TASK INSTRUCTIONS -> Search the entries for the word "color" and pull out each line that has it.

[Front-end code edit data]
★ ★ ★ ★ ★
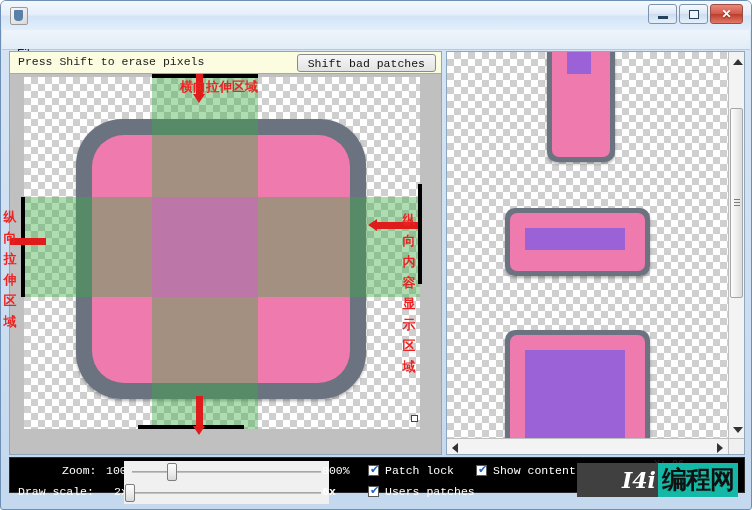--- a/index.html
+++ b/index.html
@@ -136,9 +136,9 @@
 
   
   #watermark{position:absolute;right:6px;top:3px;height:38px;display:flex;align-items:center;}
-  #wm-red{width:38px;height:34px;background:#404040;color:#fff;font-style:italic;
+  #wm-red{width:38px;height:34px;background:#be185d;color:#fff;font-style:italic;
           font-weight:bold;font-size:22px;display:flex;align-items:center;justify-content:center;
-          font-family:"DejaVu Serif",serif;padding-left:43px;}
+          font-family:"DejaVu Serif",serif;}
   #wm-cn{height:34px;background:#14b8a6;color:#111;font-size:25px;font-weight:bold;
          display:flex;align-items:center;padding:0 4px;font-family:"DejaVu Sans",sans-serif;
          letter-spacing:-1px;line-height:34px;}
★ ★ ★ ★ ★
EXERCISE RESULT ->
-  #wm-red{width:38px;height:34px;background:#404040;color:#fff;font-style:italic;
+  #wm-red{width:38px;height:34px;background:#be185d;color:#fff;font-style:italic;
   #wm-cn{height:34px;background:#14b8a6;color:#111;font-size:25px;font-weight:bold;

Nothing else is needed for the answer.